The given plot shows the variation of the potential energy $\left(U\right)$ of interaction between two particles with respect to the distance $\left(r\right)$ separating them. Then,

• A. $\text{B}$ and $\text{D}$ are equilibrium points
• B. $\text{C}$ is a point of unstable equilibrium
• C. The force of interaction between the two particles is attractive between points $\text{C}$ and $\text{D}$ and repulsive between $\text{D}$ and $\text{E}$
• D. The force of interaction between the particles is repulsive between points $\text{E}$ and $\text{F}$.

Answer 1

The correct option is D The force of interaction between the particles is repulsive between points $\text{E}$ and $\text{F}$.

At $\text{B}$ and $\text{D}$, $\frac{dU}{dr}\ne 0$, so they are not equilibrium points.
At $\text{C}$, $\frac{dU}{dr}=0$ and potential energy is minimum.
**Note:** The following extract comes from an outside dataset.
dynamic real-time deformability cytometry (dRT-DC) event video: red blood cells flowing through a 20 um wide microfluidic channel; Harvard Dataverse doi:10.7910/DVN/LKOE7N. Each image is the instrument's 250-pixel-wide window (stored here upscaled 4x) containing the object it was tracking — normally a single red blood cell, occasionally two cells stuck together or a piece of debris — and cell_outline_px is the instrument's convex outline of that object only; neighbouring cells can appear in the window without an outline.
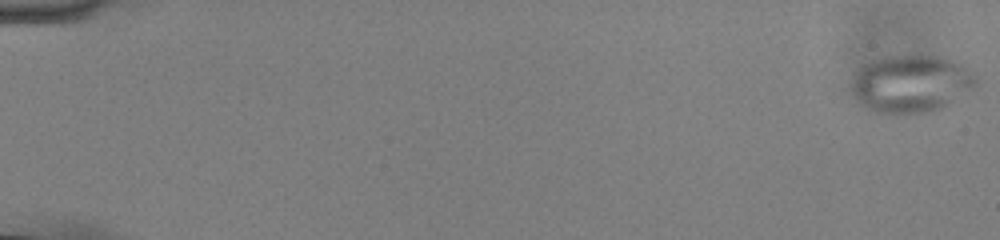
{"species": "common noctule bat (a hibernating species)", "species_latin": "Nyctalus noctula", "temperature_condition": "cold", "stored_images_in_passage": 56, "camera_frame_rate_fps": 3000, "um_per_image_px": 0.085, "animal": {"sex": "male", "body_mass_g": 13.0, "forearm_length_mm": 53.1}, "frame": {"image": 1, "passage_image": 1, "time_ms": 0.0, "image_size_px": [1000, 240], "cell_outline_px": [[976, 88], [940, 108], [928, 112], [876, 112], [860, 104], [852, 88], [852, 84], [860, 68], [864, 64], [888, 56], [936, 56], [960, 64], [976, 72]], "centroid_in_image_um": [77.49, 7.11], "position_along_channel_um": 7.5, "area_um2": 40.75}}
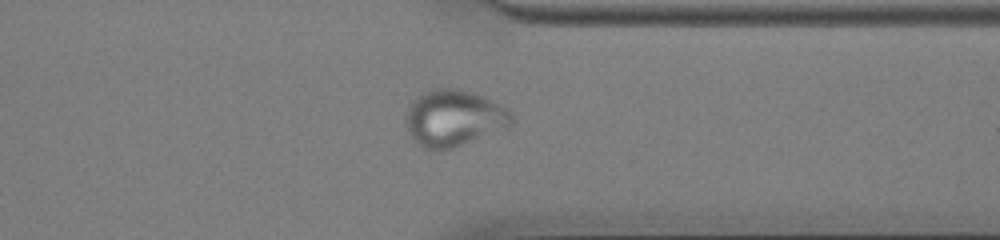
{"frame": {"image": 2, "passage_image": 45, "time_ms": 14.667, "image_size_px": [1000, 240], "cell_outline_px": [[512, 124], [508, 128], [452, 148], [436, 152], [424, 148], [408, 132], [404, 124], [404, 116], [408, 104], [412, 100], [424, 92], [432, 88], [456, 88], [484, 96], [508, 108], [512, 112]], "centroid_in_image_um": [38.56, 10.04], "position_along_channel_um": 372.8, "area_um2": 35.32}}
So, it is a stable equilibrium position.
Now, $F=-\frac{dU}{dr}=$ − (Slope of $U-r$ curve)
In the region $\text{CD}$, the slope of the graph is positive, therefore by the relation, $F$ is negative i.e, force is attractive in nature.
In the region $\text{DE}$, the slope of the graph is again positive, therefore by the relation, $F$ is negative i.e, force is attractive in nature in the region $\text{DE}$ too.
But in the region $\text{EF}$, the slope of the graph is negative which means $F$ is positive i.e, force is repulsive in nature.